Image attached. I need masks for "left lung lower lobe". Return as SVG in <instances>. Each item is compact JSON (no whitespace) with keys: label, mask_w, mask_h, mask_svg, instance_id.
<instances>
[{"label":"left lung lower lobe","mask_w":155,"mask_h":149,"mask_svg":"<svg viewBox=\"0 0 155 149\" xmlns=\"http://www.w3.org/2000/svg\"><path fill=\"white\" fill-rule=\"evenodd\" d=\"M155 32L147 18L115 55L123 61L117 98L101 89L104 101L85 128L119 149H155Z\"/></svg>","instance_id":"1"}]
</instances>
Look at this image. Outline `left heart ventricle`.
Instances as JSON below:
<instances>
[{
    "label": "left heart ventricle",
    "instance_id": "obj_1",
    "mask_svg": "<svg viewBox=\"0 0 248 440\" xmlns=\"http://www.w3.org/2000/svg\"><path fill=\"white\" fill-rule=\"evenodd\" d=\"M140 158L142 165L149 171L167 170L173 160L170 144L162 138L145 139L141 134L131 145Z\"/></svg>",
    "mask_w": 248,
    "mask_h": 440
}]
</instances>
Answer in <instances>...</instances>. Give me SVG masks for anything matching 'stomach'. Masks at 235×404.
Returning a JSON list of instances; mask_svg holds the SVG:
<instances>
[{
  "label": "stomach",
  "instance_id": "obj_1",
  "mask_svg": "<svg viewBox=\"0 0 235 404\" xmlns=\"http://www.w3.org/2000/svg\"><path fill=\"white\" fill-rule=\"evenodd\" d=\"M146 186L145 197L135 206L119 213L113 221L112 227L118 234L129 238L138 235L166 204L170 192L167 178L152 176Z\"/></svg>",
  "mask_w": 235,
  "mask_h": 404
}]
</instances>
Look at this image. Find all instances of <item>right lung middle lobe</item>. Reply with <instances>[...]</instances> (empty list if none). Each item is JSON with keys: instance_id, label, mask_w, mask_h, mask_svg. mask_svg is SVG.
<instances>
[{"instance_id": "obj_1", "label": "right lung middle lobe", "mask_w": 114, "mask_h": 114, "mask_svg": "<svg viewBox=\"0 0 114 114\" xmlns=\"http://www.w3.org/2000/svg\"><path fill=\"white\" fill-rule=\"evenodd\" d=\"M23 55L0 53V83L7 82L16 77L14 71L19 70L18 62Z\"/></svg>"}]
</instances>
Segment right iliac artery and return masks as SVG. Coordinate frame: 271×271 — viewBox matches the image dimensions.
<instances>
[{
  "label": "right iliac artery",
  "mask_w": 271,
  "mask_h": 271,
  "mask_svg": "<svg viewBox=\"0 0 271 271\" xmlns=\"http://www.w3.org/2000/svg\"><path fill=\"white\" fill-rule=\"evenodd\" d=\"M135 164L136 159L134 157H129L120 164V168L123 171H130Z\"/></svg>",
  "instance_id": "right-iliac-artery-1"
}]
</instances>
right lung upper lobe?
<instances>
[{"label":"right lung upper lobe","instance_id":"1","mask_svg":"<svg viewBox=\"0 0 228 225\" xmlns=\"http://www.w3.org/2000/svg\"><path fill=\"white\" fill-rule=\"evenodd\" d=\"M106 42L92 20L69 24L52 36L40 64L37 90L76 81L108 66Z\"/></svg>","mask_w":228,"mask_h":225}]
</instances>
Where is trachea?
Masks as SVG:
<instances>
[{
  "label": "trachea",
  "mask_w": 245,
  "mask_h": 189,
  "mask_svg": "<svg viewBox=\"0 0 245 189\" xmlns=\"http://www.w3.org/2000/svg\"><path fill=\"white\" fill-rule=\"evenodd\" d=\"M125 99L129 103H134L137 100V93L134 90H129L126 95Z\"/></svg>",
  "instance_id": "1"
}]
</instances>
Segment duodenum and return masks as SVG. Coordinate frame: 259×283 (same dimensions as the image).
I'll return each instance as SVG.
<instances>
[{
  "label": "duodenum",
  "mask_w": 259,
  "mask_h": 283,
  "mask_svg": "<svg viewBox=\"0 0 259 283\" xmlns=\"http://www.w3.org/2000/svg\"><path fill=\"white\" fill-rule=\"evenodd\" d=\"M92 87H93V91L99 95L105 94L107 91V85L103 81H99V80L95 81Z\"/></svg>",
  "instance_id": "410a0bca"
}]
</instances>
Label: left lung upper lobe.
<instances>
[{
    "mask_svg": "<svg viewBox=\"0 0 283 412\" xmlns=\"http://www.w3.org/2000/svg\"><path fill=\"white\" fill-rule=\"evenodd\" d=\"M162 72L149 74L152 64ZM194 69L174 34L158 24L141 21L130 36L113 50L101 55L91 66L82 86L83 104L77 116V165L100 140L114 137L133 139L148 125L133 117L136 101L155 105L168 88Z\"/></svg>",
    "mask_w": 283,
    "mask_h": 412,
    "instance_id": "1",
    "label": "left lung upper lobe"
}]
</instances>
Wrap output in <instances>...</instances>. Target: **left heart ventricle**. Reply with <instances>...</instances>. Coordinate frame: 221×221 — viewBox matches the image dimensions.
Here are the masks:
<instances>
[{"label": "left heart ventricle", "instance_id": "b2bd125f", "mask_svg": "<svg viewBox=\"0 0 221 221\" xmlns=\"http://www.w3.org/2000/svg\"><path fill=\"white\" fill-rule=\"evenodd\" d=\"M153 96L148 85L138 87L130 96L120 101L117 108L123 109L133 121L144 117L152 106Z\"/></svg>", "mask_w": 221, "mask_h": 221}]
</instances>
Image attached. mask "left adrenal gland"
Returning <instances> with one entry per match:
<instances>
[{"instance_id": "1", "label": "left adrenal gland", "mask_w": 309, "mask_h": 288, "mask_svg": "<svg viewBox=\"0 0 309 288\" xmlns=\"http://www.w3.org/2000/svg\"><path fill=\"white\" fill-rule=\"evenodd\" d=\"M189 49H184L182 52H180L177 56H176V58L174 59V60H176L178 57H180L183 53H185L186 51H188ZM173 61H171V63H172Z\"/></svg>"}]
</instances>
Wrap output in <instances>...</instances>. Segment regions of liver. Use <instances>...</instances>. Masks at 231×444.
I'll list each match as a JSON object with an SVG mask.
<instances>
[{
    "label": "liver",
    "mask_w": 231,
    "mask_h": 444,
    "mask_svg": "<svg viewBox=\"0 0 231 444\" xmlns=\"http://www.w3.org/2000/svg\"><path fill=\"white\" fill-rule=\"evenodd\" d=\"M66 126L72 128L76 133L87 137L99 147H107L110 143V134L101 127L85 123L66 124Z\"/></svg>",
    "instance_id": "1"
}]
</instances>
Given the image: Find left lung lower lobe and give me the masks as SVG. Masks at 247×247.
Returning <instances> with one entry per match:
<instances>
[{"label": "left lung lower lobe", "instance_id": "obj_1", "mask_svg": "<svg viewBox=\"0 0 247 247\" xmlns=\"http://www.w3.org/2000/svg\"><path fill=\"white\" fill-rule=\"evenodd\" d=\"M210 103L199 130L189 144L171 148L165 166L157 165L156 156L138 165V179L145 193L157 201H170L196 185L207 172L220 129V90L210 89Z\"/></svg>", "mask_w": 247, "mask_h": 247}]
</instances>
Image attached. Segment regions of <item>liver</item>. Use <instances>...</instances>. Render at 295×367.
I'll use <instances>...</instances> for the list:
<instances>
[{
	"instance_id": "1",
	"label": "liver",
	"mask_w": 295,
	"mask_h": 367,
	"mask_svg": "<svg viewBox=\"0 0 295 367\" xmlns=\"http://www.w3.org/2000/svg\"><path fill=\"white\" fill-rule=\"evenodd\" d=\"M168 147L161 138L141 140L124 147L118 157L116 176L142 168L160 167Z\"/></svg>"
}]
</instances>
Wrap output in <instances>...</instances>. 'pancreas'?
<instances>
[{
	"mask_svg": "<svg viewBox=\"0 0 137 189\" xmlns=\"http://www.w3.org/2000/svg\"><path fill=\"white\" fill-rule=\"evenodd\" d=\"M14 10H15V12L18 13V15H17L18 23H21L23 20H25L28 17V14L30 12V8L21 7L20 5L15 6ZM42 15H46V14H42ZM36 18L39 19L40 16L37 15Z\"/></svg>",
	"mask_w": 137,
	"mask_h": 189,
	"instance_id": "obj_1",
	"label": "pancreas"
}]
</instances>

EXERCISE OBJECTIVE: Identify every line of the records that contains the string "item", treating uppercase and lowercase as different, and copy each such line in full.

OUTPUT FOR THIS EXERCISE:
Image attached. I need masks for "left lung lower lobe". Return as SVG in <instances>. Each item is compact JSON (no whitespace) with keys: label, mask_w, mask_h, mask_svg, instance_id.
Look at this image. Find all instances of <item>right lung middle lobe</item>. Reply with <instances>[...]</instances> (empty list if none). Each item is JSON with keys: instance_id, label, mask_w, mask_h, mask_svg. mask_svg is SVG.
Image attached. Segment regions of <item>liver</item>. Use <instances>...</instances>. Render at 295×367.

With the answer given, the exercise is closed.